(SUPPLIED TEXT):
-------

Forty-five years later, a cousin of mine, Gilles, still addresses me as: "Denise, president of the Connie Francis fan club" whenever he sends me an e-mail or a birthday card.  Gilles was one of the pioneer members of my own Connie Francis Fan Club. 

IV. Waiting For A Phone Call From Connie 

After becoming a member of the official Connie Francis fan club, I received pictures, postcards and a charm bracelet with the letters in Connie's name and which I was very proud to wear.

There was a contest during that period, I think it was in one of the US magazines but I just can't remember which one. The winner would get a personal phone call from Connie Francis! I did whatever had to be done in order to be the winner. I spent a week writing and sending entry forms.  I wanted this phone call more than anything in the world but it never came. I was not the lucky winner.

Daddy used to tease me all the time about this.  He would say, when he came back from work at night:

 - “So, tell me Denise, has Connie called you today?”  

Or, if the phone rang while he was at home:

 - “Pick up the phone Denise! Maybe it's Connie!”

And even years later when I lived away from my parents, he used to ask me every now and then:

 - “So? Any sign of Connie Francis? Don't tell me she hasn't called you yet!”

 V. Connie Singing On Our Roof

In 1963, shortly after we moved from Verdun to Brossard on the south shore of the St. Lawrence River, my father made a cartoon drawing of our house and family. It was one of Connie's songs that could be heard from the roof that day on my father's drawing.

Denise's Dad's cartoon of Conniesinging  on the Roof

 VI. How I Became An Italian Just Like My Secret Sister

About three years before we moved to Brossard, I took a major decision. I wanted to understand the lyrics of Connie's Italian songs so badly. I asked my accordion teacher, Tony Michetti, to teach me how to BECOME an Italian. I said:

 - Tony, will you help me become an Italian?

 - You can't become an Italian, Denise, you're a French Canadian!

 - I know that, Tony, but let me tell you this: by this time next year you won't recognize me because I will have become a real Italian. I know there is more to it than just the language. I want it all! So please, no more French speaking to me! From now on, you talk to me in Italian only.

And he did. We were in the middle of my accordion lesson and his first words were: Alza il pollice!

But Tony's help was not enough although he always treated me like an Italian and assigned me many young Italian students to whom I taught the accordion. I needed more practice so I started visiting all the stores in what is still called Little Italy in Montreal. I was there every Saturday morning and afternoon, buying fruit, vegetables, mortadella, capicollo and cheese from Italian sellers at the Jean-Talon market, and Italian records, books, dictionaries and newspapers in several Italian boutiques. All conversations were in Italian, all the time. All the money I earned teaching the accordion was spent that way during that period.

I also called all the Italian families that I could find in the Montreal phone directory. I must have said the following at least a hundred times:

 - Mi chiamo Denise e voglio imparar' l'Italiano. Mi può aiutare Lei? (My name is Denise and I want to learn Italian. Can you help me?)

-------

(TASK INSTRUCTIONS):
1. Answer these questions using the Connie Francis memoir above the rows:
(a) What would the winner of the magazine contest receive?
(b) In what year did the family move to Brossard, and from which place?
(c) Where did Denise go every Saturday to practice Italian?
2. Continue the Connie Francis memoir above the rows, starting after its last sentence.

(ENTRIES PROVIDED):
-------

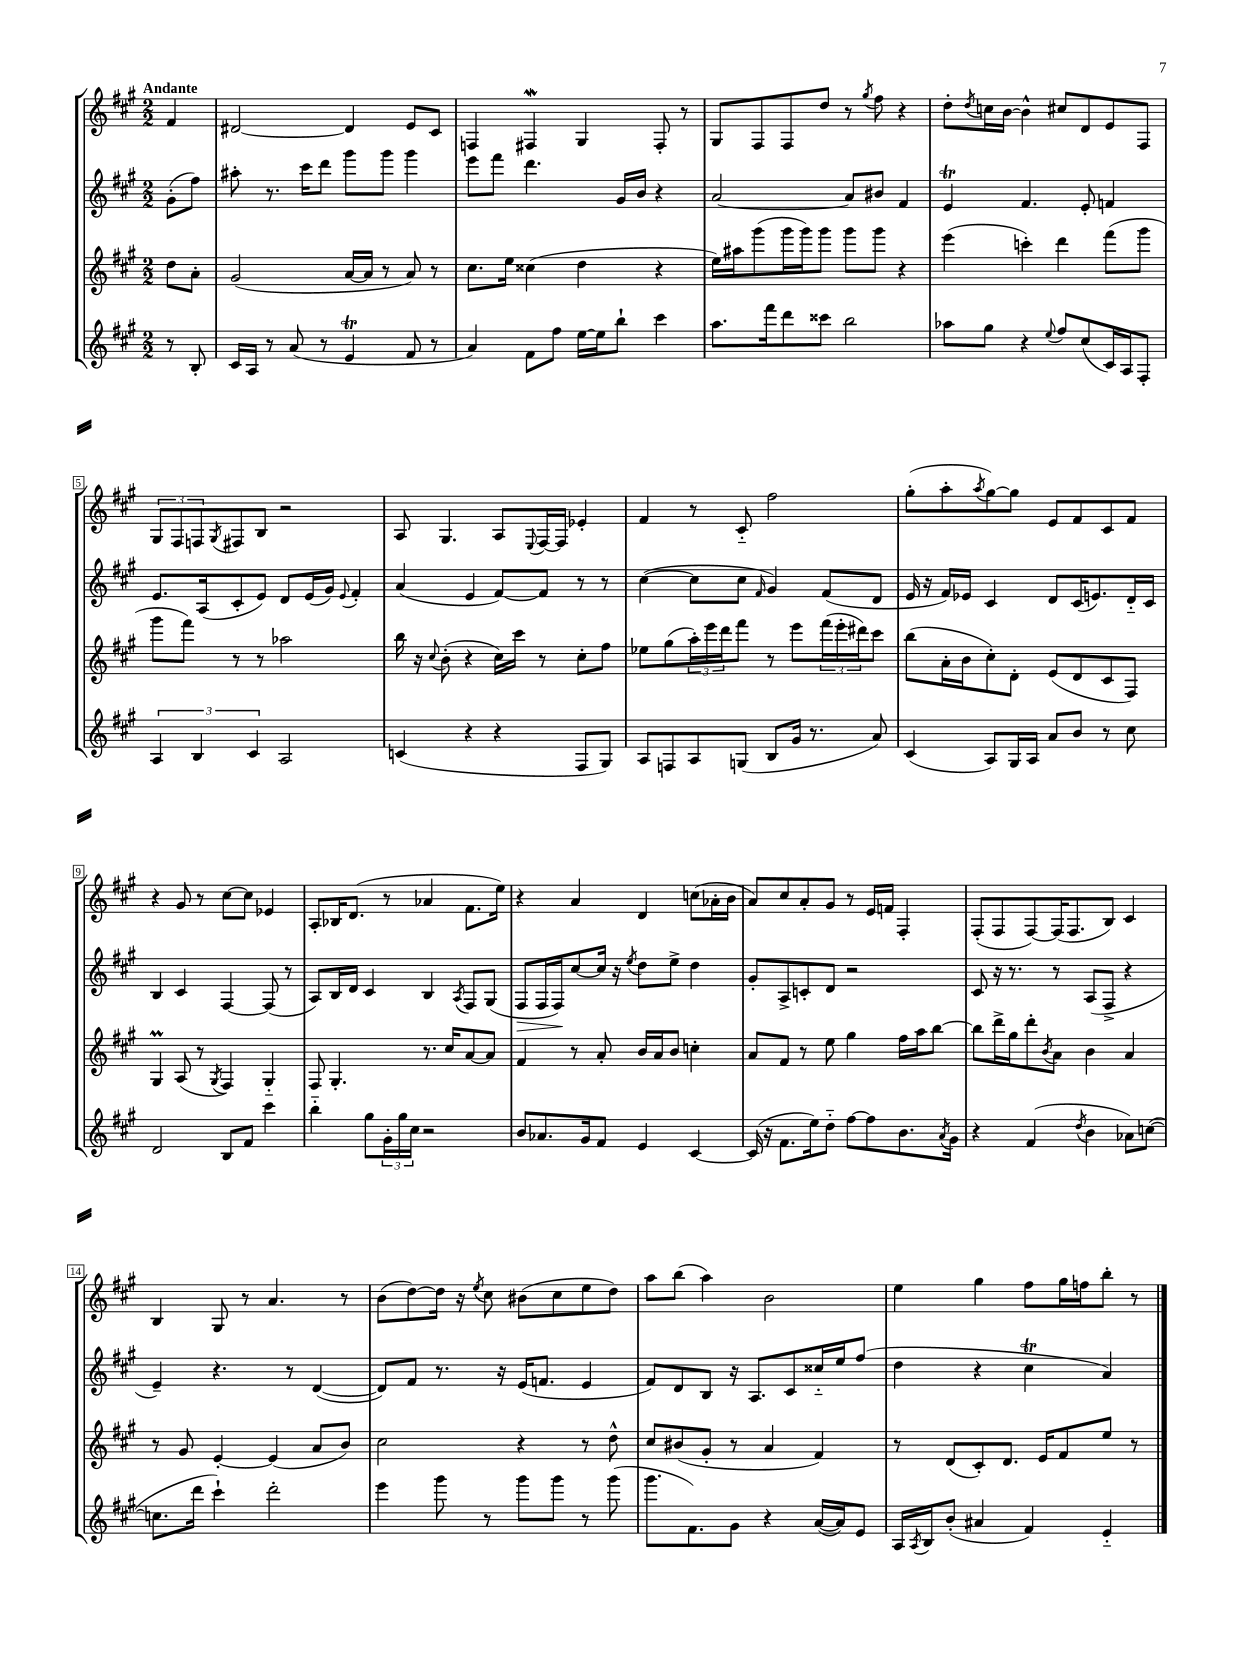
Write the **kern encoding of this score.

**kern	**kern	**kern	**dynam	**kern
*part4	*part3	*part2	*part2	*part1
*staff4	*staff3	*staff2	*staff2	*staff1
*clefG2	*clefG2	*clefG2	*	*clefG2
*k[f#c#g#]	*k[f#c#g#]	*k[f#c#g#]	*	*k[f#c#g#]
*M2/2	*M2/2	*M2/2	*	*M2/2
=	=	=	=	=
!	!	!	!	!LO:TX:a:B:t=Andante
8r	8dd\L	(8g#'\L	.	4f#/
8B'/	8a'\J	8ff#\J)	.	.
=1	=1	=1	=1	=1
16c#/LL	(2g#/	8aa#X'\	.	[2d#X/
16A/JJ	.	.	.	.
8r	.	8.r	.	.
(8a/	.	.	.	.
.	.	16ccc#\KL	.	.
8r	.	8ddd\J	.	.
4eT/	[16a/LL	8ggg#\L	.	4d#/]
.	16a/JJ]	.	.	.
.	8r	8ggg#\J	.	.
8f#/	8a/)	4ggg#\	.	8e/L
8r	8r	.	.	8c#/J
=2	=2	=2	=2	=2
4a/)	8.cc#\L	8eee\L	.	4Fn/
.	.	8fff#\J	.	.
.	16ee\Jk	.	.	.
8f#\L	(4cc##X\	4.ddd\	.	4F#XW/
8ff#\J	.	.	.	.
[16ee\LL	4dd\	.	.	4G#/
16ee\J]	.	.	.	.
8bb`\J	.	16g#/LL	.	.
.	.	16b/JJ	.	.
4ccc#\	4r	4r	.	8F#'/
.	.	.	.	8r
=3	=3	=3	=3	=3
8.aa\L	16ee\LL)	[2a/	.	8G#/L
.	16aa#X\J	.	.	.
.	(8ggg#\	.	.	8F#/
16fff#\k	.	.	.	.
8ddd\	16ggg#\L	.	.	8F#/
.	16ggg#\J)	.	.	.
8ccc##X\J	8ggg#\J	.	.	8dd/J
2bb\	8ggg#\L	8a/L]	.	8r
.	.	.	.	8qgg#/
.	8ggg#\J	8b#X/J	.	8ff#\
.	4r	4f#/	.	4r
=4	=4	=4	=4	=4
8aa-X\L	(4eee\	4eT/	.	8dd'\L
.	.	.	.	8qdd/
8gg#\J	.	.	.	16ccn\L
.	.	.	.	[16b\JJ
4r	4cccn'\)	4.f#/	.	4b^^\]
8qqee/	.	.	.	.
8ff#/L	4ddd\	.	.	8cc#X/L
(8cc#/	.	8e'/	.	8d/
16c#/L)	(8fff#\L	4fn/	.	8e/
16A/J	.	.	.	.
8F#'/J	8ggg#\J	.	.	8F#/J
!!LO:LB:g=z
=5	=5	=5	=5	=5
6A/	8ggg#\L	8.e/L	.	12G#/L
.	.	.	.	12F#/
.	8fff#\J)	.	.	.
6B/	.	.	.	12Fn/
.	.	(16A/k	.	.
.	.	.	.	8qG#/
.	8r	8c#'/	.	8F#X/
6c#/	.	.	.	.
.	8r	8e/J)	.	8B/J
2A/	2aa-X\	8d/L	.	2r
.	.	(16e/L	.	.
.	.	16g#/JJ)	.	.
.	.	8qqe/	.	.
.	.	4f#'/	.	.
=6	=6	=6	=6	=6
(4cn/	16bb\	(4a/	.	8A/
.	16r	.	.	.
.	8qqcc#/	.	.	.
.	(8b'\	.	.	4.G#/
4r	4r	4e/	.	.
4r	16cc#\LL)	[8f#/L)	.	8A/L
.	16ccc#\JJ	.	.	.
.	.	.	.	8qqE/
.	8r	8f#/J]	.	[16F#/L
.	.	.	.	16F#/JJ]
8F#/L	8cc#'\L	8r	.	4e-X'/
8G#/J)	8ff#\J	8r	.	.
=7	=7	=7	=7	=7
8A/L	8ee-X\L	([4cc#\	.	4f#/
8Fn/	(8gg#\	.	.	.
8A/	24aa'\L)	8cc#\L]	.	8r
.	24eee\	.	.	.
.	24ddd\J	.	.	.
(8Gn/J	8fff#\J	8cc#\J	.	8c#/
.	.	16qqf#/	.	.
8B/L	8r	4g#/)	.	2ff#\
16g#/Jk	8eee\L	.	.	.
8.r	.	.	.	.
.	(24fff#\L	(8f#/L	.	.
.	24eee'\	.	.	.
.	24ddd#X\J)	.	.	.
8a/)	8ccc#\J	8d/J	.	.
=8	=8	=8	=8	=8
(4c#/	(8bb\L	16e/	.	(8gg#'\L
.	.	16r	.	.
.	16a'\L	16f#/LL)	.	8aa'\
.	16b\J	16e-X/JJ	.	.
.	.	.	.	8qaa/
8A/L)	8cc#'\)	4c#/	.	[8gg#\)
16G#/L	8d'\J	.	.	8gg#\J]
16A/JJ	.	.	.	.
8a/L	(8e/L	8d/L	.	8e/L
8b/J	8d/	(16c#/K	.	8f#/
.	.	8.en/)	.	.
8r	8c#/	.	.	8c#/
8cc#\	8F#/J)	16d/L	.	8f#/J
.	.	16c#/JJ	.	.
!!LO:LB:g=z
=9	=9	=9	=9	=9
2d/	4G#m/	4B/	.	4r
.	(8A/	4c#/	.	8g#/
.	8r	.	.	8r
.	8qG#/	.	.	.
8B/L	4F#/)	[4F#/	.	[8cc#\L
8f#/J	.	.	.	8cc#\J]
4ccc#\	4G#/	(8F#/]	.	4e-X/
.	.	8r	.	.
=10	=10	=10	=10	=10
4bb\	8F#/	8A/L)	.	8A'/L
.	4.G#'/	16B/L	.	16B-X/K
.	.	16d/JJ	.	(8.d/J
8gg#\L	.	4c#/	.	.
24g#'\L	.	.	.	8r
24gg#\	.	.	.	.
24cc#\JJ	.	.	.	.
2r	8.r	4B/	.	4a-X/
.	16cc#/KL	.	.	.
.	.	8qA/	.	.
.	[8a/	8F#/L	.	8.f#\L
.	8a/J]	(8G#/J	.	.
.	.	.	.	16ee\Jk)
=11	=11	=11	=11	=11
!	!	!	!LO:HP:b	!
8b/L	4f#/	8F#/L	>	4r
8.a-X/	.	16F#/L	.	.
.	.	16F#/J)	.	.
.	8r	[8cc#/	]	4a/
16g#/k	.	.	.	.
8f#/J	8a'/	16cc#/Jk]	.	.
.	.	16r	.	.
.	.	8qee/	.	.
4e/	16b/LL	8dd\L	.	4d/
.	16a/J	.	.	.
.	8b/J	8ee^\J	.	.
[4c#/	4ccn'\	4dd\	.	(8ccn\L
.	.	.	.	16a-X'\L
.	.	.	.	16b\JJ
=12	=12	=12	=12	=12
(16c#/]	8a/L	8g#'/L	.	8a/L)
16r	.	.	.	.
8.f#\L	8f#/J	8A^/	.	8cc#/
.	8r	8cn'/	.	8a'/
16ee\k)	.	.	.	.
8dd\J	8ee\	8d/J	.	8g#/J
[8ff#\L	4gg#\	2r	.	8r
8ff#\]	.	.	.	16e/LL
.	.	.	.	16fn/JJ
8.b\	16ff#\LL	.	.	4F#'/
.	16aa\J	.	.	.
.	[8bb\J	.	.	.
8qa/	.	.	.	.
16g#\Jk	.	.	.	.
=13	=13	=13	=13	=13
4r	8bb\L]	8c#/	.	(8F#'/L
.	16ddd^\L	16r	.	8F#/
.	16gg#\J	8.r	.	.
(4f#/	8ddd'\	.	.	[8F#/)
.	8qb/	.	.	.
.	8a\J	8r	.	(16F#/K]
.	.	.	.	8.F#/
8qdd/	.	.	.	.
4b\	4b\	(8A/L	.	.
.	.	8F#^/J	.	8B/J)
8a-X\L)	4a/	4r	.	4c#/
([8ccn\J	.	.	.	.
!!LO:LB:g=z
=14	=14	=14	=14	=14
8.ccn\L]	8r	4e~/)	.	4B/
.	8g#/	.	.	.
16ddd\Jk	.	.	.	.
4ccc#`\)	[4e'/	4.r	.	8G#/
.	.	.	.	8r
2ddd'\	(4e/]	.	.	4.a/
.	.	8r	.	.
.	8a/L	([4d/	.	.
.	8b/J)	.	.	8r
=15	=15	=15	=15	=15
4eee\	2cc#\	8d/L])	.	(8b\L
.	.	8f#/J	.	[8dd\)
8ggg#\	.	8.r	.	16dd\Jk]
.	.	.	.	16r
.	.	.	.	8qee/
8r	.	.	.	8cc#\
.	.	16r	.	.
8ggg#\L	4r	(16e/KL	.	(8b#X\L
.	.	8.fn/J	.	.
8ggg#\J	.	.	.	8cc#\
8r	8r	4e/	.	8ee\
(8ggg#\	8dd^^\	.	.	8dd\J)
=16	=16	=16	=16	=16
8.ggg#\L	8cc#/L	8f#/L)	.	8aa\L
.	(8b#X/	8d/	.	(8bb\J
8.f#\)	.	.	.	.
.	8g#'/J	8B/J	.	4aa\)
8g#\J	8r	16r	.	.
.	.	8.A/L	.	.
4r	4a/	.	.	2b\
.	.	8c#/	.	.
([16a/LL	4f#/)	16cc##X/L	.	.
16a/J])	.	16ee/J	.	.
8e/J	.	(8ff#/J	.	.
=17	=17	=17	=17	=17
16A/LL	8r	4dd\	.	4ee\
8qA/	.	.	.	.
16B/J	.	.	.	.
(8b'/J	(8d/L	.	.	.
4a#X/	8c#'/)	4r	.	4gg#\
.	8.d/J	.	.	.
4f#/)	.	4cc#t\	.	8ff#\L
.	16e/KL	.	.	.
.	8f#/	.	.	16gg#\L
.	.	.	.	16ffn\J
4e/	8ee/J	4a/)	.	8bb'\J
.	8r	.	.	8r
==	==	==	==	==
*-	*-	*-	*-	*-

-------

(WRITTEN ANSWERS):
1.
(a) A personal phone call from Connie Francis.
(b) 1963, from Verdun.
(c) Little Italy in Montreal.

2.
Most of them invited me to their homes and helped me learn the language. In fact I became the most popular French girl among the Italian community of Montreal.  In a matter of a few months I spoke Italian fluently and with a perfect accent. I joined Il Coro Folclorico Abruzzese and sang with them during a couple of years and accompanied them at the accordion. So many memories there... I also took contracts to play the accordion during weekends at Italian weddings and other celebrations, discovered Italian cuisine and customs.  My father drove me to the reception hall and helped me install and picked me up after it was finished. I had a huge repertoire of Italian songs, including the ones Connie was performing which were very much in demand during that period. I used to play for four hours almost nonstop at these weddings. I was one of those zombie players that never get tired.

The first time I came back from an Italian wedding reception, my mother asked me what I had eaten.

 - I don't know, maman, but I ate a whole lot of it! I'll pay more attention and take notes next time!

I felt like a stuffed turkey and I skipped a couple of meals at home after that memorable gargantuan Italian meal. I also noticed that everything was so quiet at home after that reception. I realized that we French Canadians were far from the Italians as far as communication is concerned. Our family could sit around the table for an hour or more during meals and very few words were said, only the necessary. Mom used to say: 

 - Do not speak with your mouth full. You'll choke.

But at my Italian friends' houses, everybody was talking with a mouth full and nobody choked! They were talking loud and gesticulating as if they were arguing or as if they were going to jump at each other's throat. I got used to it but could never practice this behavior around our family table... The first time I tried, my father and my brother stared at me and my mother said:

 - What's going on with you? Have you taken some pills or anything? Why are you so hyper?

During that period, I was probably the only French girl in town who said "Pronto" when answering the phone, who knew how to prepare and hand cut fresh homemade pastas, who knew what La Befana was, who knew the lyrics of the Inno di Mameli, who could read  Il Corriere Italiano and later Il Cittadino Cana-dese from cover to cover each week, who bought a Capodimonte for her French maman on Mother's Day.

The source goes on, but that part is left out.